=== Dataset ===

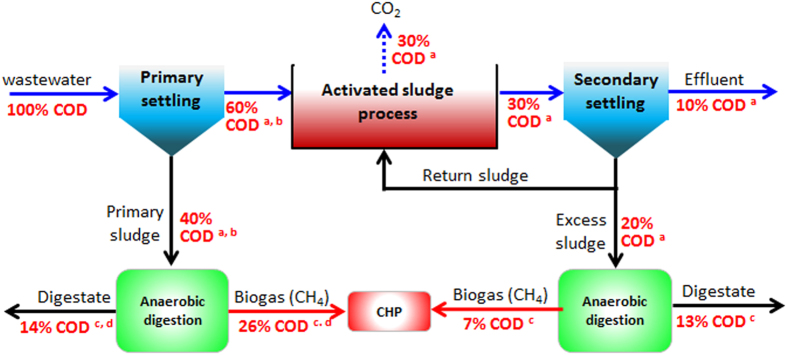
COD mass flow through a conventional domestic wastewater treatment plant.(a) data from Metcalf and Eddy12; (b) data from Rossle and Pretorius18; (c) data from Parkin and Owen47; (d) data from Miron et al.48.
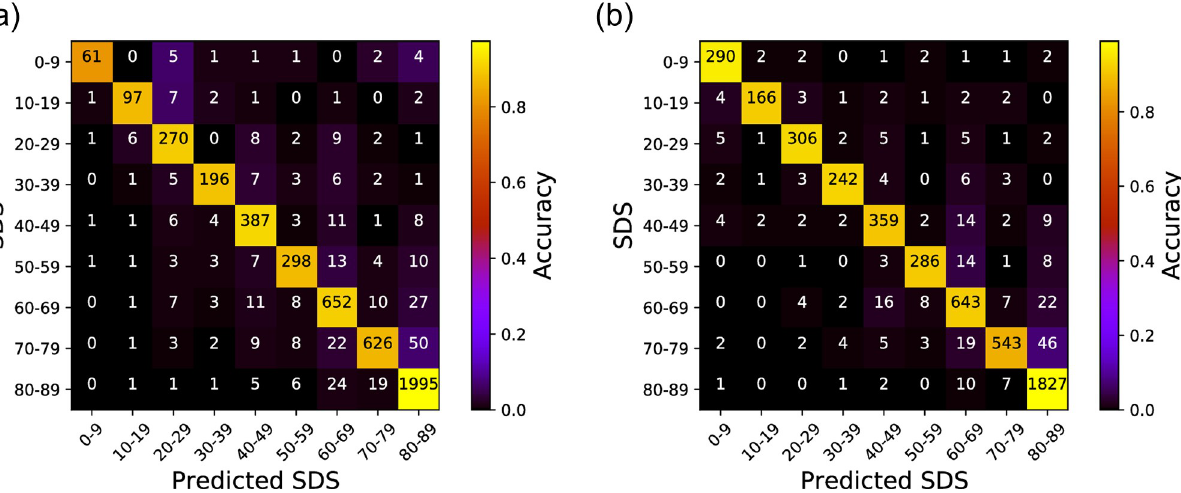
Fig 6. Confusion matrix for the SDS prediction performance with a range of 0-90 only. The X-axis shows the predicted SDS and the Y-axis shows the ground-truth. The numbers in the matrix present the number of prediction occurrences. An ideal confusion matrix would have bright colors (high occurrence counts) diagonally. (a) Left ear, (b) Right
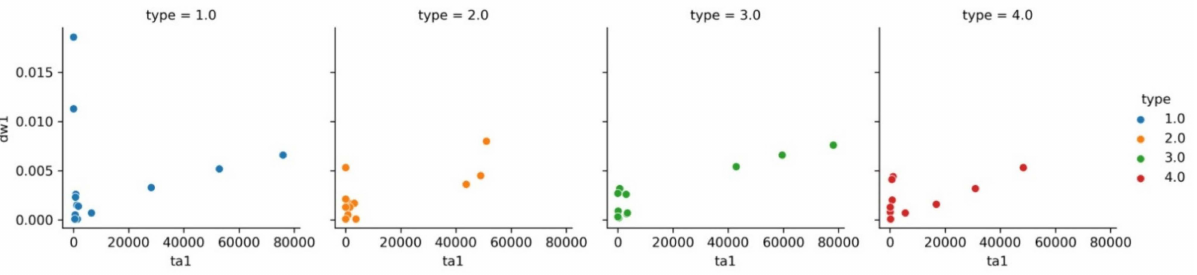
Figure 3. Dependence of dw1 on ta1 separately for each class.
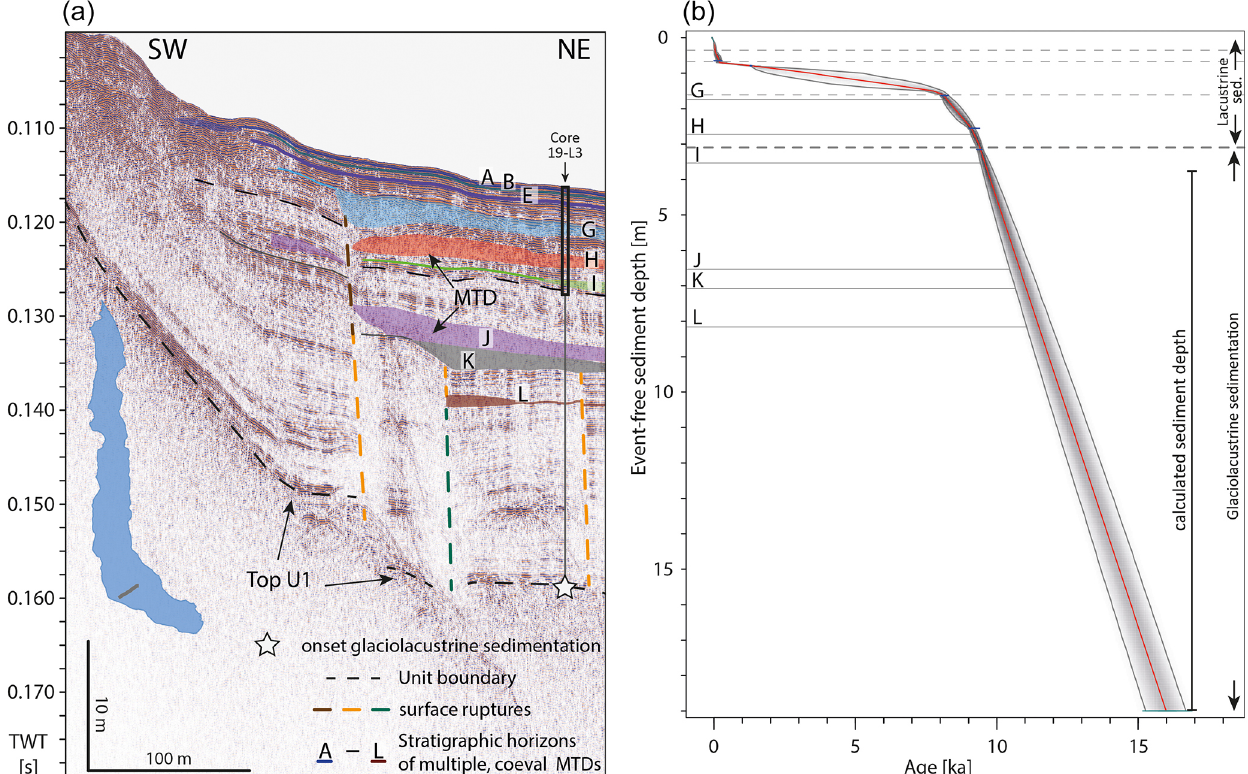
Figure 4. Extension of the paleoseismic record at Achensee. (a) Earthquake imprints are expressed as horizons of multiple coeval MTDs and subvertical subaqueous surface ruptures (Oswald et al., 2021a). The vertical thin gray line shows the prolongation of the previously published sediment core ACH19-L3 towards the interpreted onset of glaciolacustrine sedimentation at the top of unit 1. Inset shows the orientation of the seismic profile on Achensee. (b) Extension of the age–depth model of core ACH19-L3 towards the assumed begin of glaciolacustrine sedimentation ( ∼ 15–17ka after Ivy-Ochs et al., 2008). Projected event-free sediment depths of event horizons J–L are marked by horizontal lines. Dashed horizontal lines represent stratigraphic boundaries. The calculated event-free sediment depth results from the depth calculation between the base of the core and the interpreted onset of glaciolacustrine sedimentation of TWT in seismic data assuming an acoustic velocity of 1610ms − 1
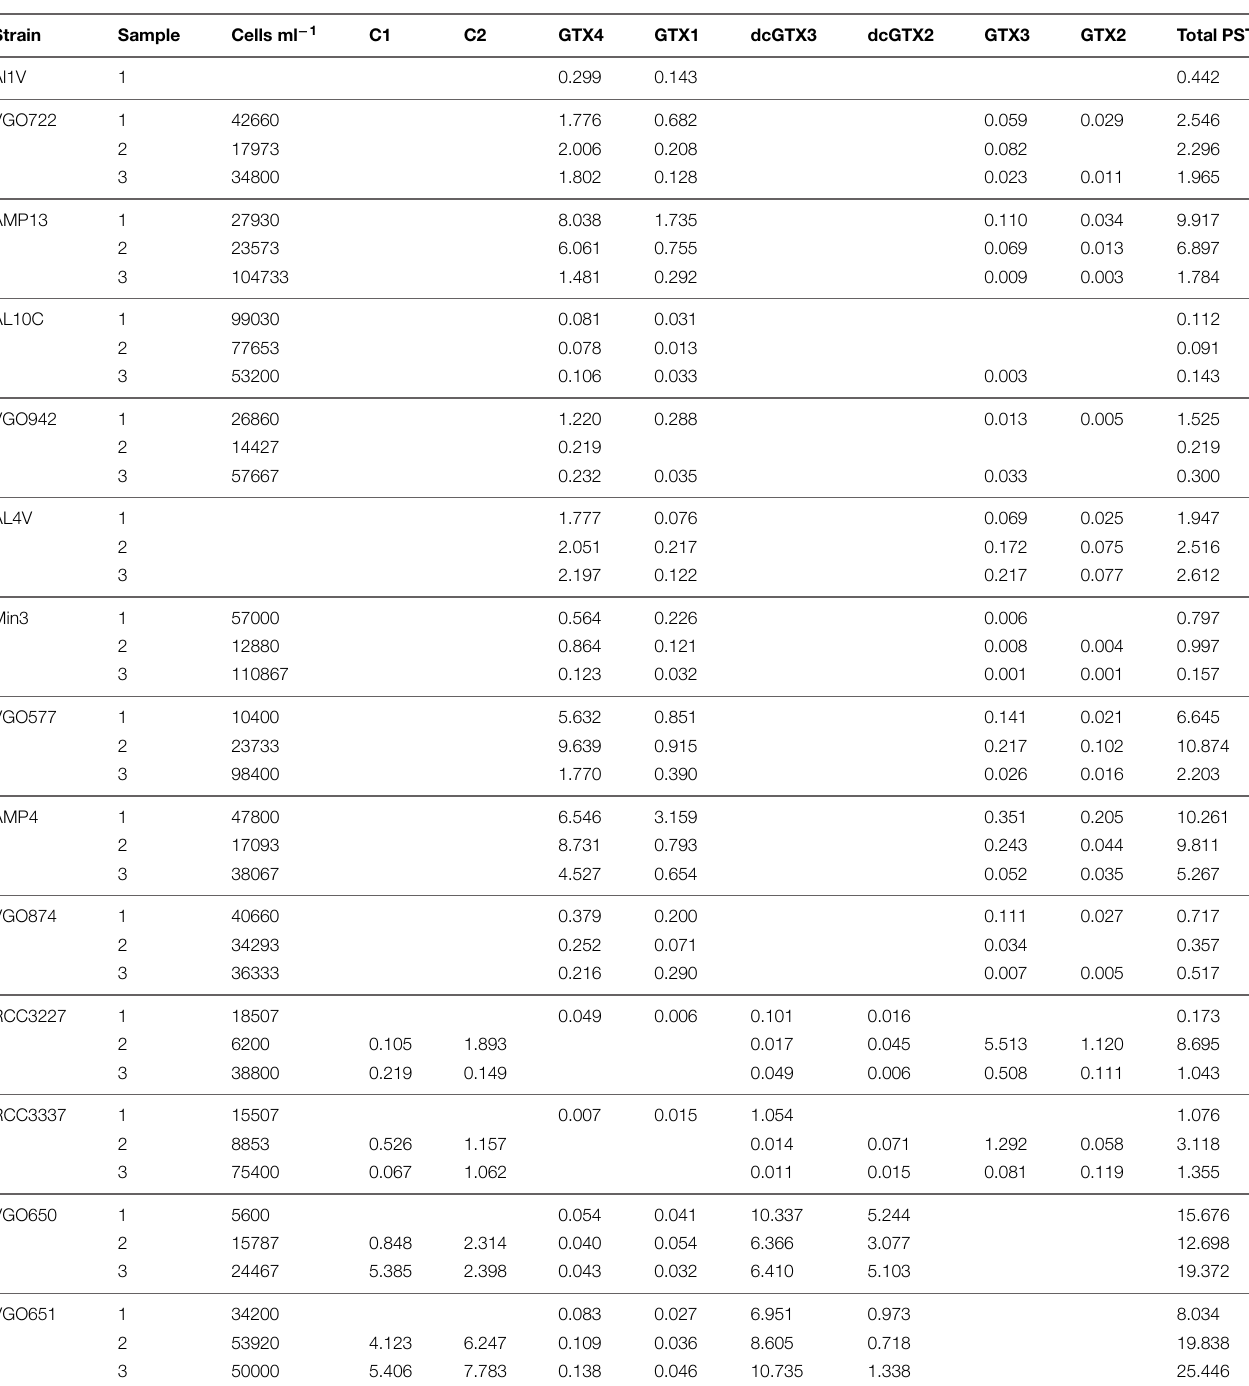
TABLE 3 | PST measurements in fmol cell − 1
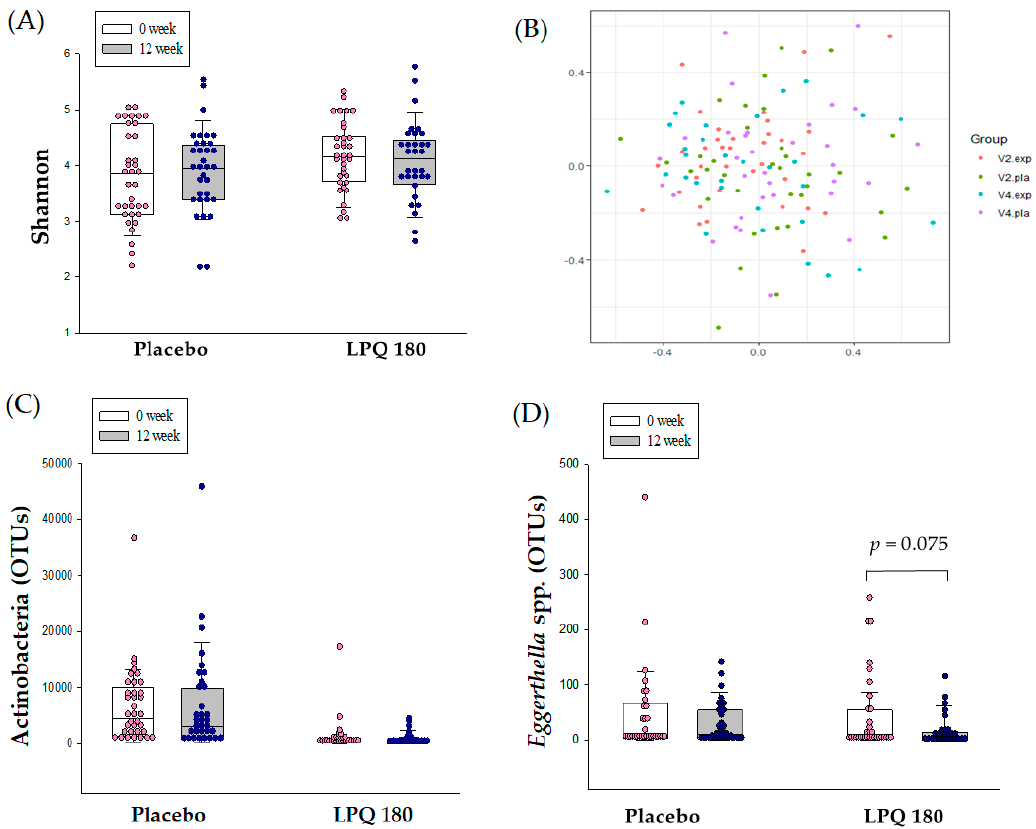
Figure 2. Changes in the intestinal microflora: ( A ) intestinal flora diversity represented by Shannon index (Alpha-diversity); ( B ) distance analysis between microbial communities by group (NMDS: Non-metric Multidimensional Scaling); ( C ) 12-week change in the placebo and LPQ180 groups of Actinobacteria, the upper level of Eggerthella spp.; and ( D ) microbial community significantly changing between Week 0 and Week 12 at genus level ( Eggerthella spp.).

===

The task. Please extract exactly the lines of the data, from the first through the line containing "Figure 3. Dependence", and add no pictures to the copy.

Solved exercise.
COD mass flow through a conventional domestic wastewater treatment plant.(a) data from Metcalf and Eddy12; (b) data from Rossle and Pretorius18; (c) data from Parkin and Owen47; (d) data from Miron et al.48.
Fig 6. Confusion matrix for the SDS prediction performance with a range of 0-90 only. The X-axis shows the predicted SDS and the Y-axis shows the ground-truth. The numbers in the matrix present the number of prediction occurrences. An ideal confusion matrix would have bright colors (high occurrence counts) diagonally. (a) Left ear, (b) Right
Figure 3. Dependence of dw1 on ta1 separately for each class.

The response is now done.